▶ **Source extract**:
※ ※ ※

The notes of the conversation were discovered in 1924 by the historian Tyler Dennett, who considered the notes to be of first-rate significance and asked permission for publication from Secretary of State Charles Evans Hughes. Dennett referred to the notes as "President Roosevelt's Secret Pact With Japan."

==Korean interpretation==
Korean historians (such as Ki-baik Lee, author of A New History of Korea, Harvard U. Press, 1984) believe that the Taft–Katsura Agreement violated the Korean–American Treaty of Amity and Commerce signed at Incheon on 22 May 1882, because the Joseon government considered that treaty constituted a de facto mutual defense treaty, unlike the Americans. The problem was Article 1: "There shall be perpetual peace and friendship between the President of the United States and the King of Chosen and the citizens and subjects of their respective Governments. If other powers deal unjustly or oppressively with either Government, the other will exert their good offices on being informed of the case to bring about an amicable arrangement, thus showing their friendly feelings."

The agreement has been cited in contemporary South Korea by some as an example that the United States cannot be relied upon with regards to issues of South Korean security and sovereignty.

※ ※ ※

▶ **A block of data**:
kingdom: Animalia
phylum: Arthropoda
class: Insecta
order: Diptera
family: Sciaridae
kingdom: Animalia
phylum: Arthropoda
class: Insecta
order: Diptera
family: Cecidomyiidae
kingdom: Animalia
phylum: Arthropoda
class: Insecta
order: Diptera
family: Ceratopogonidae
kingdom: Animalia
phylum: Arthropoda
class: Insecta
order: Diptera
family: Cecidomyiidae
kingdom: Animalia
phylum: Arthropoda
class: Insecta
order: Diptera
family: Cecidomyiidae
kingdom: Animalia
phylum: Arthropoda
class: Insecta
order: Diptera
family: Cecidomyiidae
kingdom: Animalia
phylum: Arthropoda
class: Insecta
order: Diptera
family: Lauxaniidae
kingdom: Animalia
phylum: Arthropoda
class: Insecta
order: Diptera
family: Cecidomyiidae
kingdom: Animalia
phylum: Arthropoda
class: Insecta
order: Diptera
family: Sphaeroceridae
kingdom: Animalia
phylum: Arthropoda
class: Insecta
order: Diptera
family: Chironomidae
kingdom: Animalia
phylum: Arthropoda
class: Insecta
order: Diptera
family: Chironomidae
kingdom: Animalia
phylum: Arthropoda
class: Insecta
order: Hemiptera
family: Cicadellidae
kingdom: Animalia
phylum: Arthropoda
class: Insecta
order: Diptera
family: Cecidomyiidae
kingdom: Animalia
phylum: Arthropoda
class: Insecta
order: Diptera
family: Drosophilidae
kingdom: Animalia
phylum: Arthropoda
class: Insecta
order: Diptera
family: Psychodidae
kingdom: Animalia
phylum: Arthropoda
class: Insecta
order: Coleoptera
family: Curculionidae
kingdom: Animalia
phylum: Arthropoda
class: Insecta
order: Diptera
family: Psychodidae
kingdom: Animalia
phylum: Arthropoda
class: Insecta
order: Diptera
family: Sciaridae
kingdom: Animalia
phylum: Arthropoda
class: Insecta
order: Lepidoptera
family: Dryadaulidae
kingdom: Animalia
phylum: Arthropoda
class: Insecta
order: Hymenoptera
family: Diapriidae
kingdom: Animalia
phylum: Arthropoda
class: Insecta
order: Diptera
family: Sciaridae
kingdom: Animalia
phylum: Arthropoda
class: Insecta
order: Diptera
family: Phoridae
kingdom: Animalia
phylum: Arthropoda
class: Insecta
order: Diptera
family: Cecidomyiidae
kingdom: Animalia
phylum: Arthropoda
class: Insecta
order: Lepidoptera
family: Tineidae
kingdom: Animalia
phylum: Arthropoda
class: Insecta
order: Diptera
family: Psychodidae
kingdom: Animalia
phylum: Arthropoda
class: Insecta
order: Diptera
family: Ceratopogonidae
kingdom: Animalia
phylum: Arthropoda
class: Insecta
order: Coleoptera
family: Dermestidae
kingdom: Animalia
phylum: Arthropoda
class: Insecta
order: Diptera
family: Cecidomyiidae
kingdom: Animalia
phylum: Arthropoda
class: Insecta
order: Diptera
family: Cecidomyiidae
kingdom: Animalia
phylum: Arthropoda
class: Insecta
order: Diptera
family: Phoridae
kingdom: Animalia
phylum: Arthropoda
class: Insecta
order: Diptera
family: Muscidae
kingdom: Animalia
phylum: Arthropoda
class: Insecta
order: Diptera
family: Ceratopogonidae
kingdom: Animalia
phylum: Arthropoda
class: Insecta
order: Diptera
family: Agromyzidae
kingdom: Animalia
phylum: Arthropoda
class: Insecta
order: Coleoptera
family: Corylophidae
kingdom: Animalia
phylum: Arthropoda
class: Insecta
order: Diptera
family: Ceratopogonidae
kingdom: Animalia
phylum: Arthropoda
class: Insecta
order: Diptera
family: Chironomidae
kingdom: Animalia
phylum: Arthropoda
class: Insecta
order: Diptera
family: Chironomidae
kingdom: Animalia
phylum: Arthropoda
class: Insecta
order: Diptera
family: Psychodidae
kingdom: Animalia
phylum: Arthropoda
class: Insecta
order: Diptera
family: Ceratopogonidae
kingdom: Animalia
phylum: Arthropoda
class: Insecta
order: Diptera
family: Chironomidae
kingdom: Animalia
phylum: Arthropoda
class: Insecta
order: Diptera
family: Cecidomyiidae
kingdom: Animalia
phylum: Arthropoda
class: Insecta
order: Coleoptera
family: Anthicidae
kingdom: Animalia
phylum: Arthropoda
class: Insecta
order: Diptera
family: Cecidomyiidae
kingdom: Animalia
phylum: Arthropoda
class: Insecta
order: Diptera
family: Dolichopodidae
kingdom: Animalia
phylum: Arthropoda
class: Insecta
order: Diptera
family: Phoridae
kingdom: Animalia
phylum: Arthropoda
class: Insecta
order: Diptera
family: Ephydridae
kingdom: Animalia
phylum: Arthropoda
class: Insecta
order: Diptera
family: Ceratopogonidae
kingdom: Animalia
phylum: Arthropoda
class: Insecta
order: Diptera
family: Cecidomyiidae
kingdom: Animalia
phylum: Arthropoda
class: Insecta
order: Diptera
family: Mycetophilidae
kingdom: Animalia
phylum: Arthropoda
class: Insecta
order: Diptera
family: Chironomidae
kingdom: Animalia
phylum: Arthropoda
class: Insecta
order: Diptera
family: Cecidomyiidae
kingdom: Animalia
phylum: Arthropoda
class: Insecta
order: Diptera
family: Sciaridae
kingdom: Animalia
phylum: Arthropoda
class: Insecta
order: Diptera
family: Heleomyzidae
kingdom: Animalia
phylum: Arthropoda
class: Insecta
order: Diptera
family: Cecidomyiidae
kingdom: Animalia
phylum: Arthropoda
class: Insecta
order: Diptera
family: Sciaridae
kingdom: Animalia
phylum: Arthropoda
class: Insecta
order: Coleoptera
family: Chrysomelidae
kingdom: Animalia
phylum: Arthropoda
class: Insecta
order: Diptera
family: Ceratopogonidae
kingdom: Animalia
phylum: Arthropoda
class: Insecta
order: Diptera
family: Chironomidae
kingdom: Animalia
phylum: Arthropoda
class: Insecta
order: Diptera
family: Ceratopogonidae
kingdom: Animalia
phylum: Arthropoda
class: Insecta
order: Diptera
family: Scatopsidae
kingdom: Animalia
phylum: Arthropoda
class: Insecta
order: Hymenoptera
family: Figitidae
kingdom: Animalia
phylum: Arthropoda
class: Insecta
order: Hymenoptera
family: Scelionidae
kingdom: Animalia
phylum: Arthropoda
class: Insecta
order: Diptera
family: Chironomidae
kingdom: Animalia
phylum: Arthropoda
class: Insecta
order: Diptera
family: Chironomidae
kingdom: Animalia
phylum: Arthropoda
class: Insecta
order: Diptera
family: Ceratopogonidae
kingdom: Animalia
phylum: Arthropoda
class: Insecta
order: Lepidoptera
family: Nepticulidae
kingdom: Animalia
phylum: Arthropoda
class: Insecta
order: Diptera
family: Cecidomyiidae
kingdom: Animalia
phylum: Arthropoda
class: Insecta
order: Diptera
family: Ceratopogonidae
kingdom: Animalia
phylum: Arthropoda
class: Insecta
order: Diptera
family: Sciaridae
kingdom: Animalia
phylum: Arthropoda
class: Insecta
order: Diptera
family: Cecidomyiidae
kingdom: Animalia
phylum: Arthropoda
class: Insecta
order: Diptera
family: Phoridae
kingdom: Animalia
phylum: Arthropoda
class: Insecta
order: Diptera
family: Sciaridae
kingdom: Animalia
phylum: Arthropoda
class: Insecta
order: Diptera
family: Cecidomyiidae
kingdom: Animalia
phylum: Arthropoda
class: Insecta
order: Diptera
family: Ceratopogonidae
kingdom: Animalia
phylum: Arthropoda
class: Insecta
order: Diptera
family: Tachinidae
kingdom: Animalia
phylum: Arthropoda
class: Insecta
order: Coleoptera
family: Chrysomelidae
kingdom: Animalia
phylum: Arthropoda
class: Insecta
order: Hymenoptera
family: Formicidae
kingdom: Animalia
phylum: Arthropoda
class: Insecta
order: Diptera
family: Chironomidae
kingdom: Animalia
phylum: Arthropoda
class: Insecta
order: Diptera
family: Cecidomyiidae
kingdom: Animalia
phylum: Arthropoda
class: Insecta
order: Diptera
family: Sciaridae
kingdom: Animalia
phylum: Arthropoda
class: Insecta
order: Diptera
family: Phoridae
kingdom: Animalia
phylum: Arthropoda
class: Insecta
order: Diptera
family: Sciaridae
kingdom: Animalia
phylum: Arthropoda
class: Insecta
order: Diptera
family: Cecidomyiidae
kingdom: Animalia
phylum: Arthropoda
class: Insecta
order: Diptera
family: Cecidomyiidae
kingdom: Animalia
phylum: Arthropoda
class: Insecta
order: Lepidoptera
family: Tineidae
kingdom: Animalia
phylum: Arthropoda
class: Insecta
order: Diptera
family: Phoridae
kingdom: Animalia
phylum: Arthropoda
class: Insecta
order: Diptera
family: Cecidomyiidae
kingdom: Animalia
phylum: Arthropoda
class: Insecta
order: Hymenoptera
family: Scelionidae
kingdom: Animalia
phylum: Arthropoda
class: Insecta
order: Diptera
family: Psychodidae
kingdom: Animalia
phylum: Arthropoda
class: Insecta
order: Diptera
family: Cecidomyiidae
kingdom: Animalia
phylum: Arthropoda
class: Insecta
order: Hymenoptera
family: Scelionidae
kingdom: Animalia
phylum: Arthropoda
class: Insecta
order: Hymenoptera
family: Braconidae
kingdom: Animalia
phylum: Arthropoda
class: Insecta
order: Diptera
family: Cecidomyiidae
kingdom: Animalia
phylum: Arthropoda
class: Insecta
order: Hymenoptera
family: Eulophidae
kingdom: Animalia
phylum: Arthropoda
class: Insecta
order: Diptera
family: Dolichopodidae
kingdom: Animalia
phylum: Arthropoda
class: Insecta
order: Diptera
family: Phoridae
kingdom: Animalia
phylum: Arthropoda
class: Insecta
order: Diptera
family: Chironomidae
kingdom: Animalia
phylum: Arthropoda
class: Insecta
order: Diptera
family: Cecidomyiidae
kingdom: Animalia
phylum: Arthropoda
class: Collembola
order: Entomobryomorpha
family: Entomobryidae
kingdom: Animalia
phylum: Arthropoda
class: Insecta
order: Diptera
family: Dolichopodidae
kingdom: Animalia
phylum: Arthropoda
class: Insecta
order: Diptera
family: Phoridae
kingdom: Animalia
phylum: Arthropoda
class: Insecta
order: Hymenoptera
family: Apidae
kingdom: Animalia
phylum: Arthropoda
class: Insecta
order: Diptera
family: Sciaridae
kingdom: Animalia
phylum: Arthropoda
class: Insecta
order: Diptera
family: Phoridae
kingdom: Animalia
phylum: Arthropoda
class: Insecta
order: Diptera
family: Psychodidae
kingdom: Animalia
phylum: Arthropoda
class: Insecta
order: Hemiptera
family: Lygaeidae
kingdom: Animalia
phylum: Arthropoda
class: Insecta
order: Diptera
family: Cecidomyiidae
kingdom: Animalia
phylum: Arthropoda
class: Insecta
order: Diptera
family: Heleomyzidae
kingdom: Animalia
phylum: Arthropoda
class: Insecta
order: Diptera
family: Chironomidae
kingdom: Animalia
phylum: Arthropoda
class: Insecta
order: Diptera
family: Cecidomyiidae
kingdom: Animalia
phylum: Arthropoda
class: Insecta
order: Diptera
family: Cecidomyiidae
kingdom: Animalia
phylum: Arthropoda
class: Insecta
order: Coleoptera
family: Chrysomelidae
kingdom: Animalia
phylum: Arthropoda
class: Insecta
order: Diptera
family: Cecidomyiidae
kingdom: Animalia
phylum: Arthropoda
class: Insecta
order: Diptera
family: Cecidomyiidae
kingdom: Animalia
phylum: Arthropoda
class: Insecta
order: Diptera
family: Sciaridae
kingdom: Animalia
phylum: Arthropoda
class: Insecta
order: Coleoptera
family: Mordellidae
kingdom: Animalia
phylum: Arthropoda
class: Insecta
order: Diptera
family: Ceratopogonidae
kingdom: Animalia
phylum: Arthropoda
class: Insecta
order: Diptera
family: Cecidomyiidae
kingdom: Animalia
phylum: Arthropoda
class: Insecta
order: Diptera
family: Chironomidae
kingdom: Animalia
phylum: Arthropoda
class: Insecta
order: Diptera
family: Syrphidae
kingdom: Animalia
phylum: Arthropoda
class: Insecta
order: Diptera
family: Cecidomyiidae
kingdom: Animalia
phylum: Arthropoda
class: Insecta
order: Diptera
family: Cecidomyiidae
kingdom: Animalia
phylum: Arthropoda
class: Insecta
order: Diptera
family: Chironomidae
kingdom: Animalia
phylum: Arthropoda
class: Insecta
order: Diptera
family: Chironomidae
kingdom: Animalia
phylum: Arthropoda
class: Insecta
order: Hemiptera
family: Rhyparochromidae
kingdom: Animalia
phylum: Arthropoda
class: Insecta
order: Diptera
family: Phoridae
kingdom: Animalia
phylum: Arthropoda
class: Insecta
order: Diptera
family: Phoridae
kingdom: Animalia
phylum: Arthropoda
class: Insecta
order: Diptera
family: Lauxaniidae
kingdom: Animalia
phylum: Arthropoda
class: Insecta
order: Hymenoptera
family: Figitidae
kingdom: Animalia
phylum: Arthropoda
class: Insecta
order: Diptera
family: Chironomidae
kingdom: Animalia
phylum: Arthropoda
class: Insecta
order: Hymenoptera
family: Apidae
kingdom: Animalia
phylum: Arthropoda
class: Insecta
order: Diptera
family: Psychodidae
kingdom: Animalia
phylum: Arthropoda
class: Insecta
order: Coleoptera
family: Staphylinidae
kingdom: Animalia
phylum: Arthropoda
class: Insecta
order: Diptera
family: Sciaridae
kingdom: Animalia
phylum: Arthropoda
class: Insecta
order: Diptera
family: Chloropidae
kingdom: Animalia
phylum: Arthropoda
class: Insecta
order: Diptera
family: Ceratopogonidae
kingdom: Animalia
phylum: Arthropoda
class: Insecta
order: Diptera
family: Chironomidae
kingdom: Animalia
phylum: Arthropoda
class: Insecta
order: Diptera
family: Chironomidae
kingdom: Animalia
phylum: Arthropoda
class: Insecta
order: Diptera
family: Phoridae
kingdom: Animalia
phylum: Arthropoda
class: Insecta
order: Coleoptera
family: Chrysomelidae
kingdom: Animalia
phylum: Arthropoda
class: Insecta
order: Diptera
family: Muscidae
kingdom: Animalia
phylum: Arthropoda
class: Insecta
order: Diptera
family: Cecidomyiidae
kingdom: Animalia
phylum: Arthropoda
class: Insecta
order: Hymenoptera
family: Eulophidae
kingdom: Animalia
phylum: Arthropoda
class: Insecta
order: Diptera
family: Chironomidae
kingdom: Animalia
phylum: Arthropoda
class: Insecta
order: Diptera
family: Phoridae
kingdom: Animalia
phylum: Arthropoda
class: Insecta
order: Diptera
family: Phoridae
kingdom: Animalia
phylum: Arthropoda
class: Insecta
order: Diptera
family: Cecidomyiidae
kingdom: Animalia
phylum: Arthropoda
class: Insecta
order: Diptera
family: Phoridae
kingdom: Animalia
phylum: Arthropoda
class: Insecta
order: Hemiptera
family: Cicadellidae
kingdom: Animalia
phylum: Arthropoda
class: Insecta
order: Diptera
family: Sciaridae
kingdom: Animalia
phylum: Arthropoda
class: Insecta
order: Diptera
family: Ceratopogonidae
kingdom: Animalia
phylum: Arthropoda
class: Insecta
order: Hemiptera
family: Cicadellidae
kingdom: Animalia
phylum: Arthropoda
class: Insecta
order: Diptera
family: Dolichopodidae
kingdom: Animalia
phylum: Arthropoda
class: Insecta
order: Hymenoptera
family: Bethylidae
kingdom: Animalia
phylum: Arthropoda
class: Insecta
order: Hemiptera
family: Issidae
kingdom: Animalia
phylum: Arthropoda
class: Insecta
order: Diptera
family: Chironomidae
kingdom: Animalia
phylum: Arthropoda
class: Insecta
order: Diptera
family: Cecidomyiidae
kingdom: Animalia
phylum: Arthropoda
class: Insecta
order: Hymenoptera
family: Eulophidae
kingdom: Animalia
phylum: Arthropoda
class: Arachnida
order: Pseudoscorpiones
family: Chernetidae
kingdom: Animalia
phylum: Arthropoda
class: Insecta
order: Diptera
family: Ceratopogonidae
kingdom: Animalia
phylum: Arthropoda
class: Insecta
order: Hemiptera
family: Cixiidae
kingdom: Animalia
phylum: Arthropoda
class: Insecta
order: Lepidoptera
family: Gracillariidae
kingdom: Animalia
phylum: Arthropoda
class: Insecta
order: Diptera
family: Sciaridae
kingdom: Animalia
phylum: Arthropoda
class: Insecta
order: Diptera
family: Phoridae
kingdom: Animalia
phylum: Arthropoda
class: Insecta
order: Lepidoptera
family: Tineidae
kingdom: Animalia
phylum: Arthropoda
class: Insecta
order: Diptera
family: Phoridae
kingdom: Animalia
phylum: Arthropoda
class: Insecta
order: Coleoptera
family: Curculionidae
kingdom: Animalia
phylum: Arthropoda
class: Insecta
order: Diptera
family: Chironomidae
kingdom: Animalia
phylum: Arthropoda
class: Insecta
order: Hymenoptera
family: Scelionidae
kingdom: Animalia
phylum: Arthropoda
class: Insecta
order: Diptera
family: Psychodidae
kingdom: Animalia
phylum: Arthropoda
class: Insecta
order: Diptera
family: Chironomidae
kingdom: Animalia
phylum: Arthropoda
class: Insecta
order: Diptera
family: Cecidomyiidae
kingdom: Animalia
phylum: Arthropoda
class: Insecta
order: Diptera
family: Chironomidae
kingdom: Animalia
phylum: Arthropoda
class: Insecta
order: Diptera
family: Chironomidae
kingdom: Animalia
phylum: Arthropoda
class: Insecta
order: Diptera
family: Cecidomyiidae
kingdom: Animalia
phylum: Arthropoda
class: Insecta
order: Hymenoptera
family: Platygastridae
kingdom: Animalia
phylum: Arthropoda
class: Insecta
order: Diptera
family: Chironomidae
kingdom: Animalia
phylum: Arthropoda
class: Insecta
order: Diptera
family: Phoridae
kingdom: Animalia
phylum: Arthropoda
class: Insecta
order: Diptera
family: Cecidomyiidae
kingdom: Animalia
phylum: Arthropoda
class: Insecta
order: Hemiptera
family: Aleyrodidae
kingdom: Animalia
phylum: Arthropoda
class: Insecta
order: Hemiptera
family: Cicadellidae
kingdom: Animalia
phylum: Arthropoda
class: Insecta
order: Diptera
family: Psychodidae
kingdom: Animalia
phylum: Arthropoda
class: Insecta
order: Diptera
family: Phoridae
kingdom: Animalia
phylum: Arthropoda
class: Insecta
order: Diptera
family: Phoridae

※ ※ ※

▶ **Given request**:
Please list every year or full date that appears in the excerpt on the Taft–Katsura Agreement, in the order they occur.

▶ **Exercise response**:
1924
1984
22 May 1882